EXTRAIT DU DOCUMENT:
....
Penseur hindou dont le nom reste attaché à une tentative pour instaurer une philosophie qui, tout en restant fidèle aux principes du vedānta, permette le plein exercice de la dévotion. L'une des propositions majeures du vedānta étant l'affirmation selon laquelle l'ātman (« âme ») est identique au brahman (l'« absolu », le « principe » de toutes choses), Shankara (viiie s.) en concluait à un monisme intégral (advaita-vedānta), de telle sorte que seule la connaissance, c'est-à-dire la prise de conscience par l'individu de l'équation ātman = brahman, pût assurer la délivrance des liens de la transmigration.

Cependant, Madhva, qui était brahmane et originaire du Maisūr (Mysore, État du sud de l'Inde), se voulait fidèle non seulement au Veda proprement dit, mais à d'autres textes tels que la Bhagavad Gītā et le Bhāgavata Purāna, fondements de la dévotion (bhakti) à Krishna (Kṛṣṇ). Des Écritures ainsi choisies par lui il déduisait que partout dans l'univers se manifeste le principe de distinction (bhidā) : par exemple, entre l'animé et l'inanimé, entre l'âme et le Seigneur, entre une âme et une autre, entre une chose et une autre. Or ces distinctions, qui paraissent de simple bon sens, allaient à l'encontre de la position de Śaṅkara, pour qui il ne pouvait y avoir de distinction entre l'ātman et le brahman et pour qui, si le brahman est unique, l'ātman l'est nécessairement aussi (puisqu'il lui est identique), de sorte qu'il ne puisse y avoir de distinction, par exemple, entre « une » âme et une « autre ». Cependant, une telle distinction est nécessaire pour que la délivrance soit possible (une âme identique à Dieu n'aurait pas, en bonne logique, à être sauvée).
....
Rédigez la suite du texte sur Madhva en reprenant juste après sa dernière phrase. Les lignes présentées ensuite n'ont aucun rapport avec le texte sur Madhva.

EXTRAIT DES DONNÉES:
....
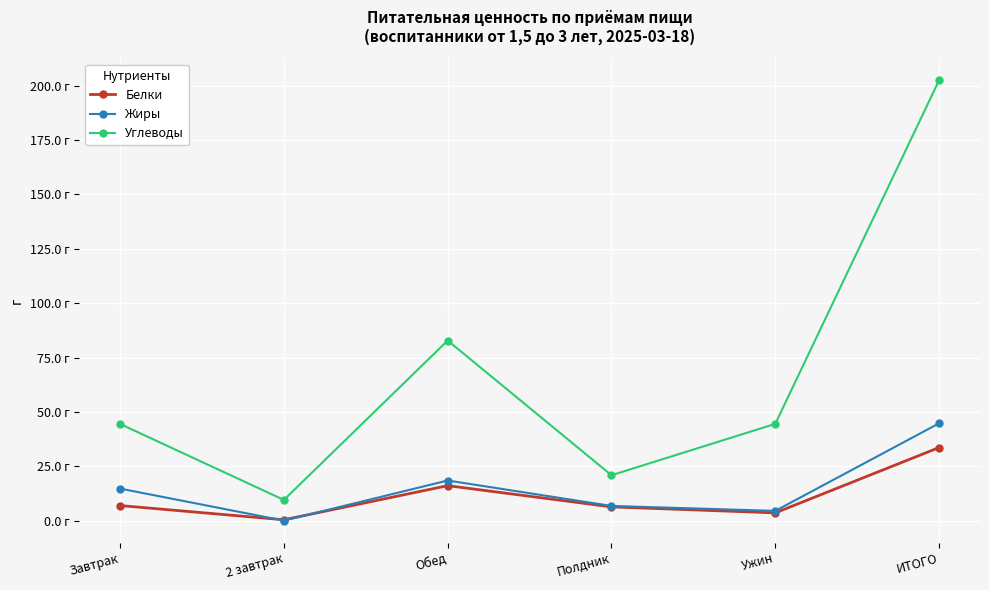

Where is the first local minimum for Белки?

2 завтрак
....
RÉPONSE:
Attentif à ce problème, Madhva enseigne, pour sa part, que le chemin conduisant au salut comprend plusieurs étapes : d'abord, une purification psychologique (élimination des passions, etc.) ; puis la pratique de l'adoration dévote du Seigneur, qui doit ensuite se muer en méditation parfaite (dhyāna) et en samādhi, état dans lequel l'âtman se fixe définitivement dans la contemplation béatifique de Viṣṇu-Kṛṣṇ. La délivrance est, à ce moment, assurée (ou plutôt déjà réalisée) même pour l'individu qui demeure encore dans le monde phénoménal. Une telle position entraîne plusieurs conséquences sur le plan philosophique. La plus importante est sans doute la nécessité de concevoir le brahman comme « pourvu de qualités » : contre Śaṅkara, qui affirme que l'absolu est, par définition, dépourvu de tout attribut, Madhva enseigne que les Écritures donnent de nombreux noms à Viṣṇu (Dieu « bon », « beau », « puissant », « omniscient », etc.). Or, d'une part, Viṣṇu n'est autre que le brahman ; d'autre part, les Écritures ne peuvent se tromper ni nous tromper puisqu'elles sont Révélation éternelle, brahman « en tant que discours ». Ainsi est-il prouvé que l'absolu n'est pas « sans attribut » mais qu'il représente, au contraire, la plénitude de toutes les qualités possibles.

Dans tous les détails de sa doctrine, Madhva apparaît donc comme l'anti-Śaṅkara par excellence (il avait coutume de dire que le maître de l'advaïta n'était autre que l'esprit du Mal incarné pour tromper les hommes). L'école qu'il a fondée est encore vivante, surtout dans le sud de l'Inde.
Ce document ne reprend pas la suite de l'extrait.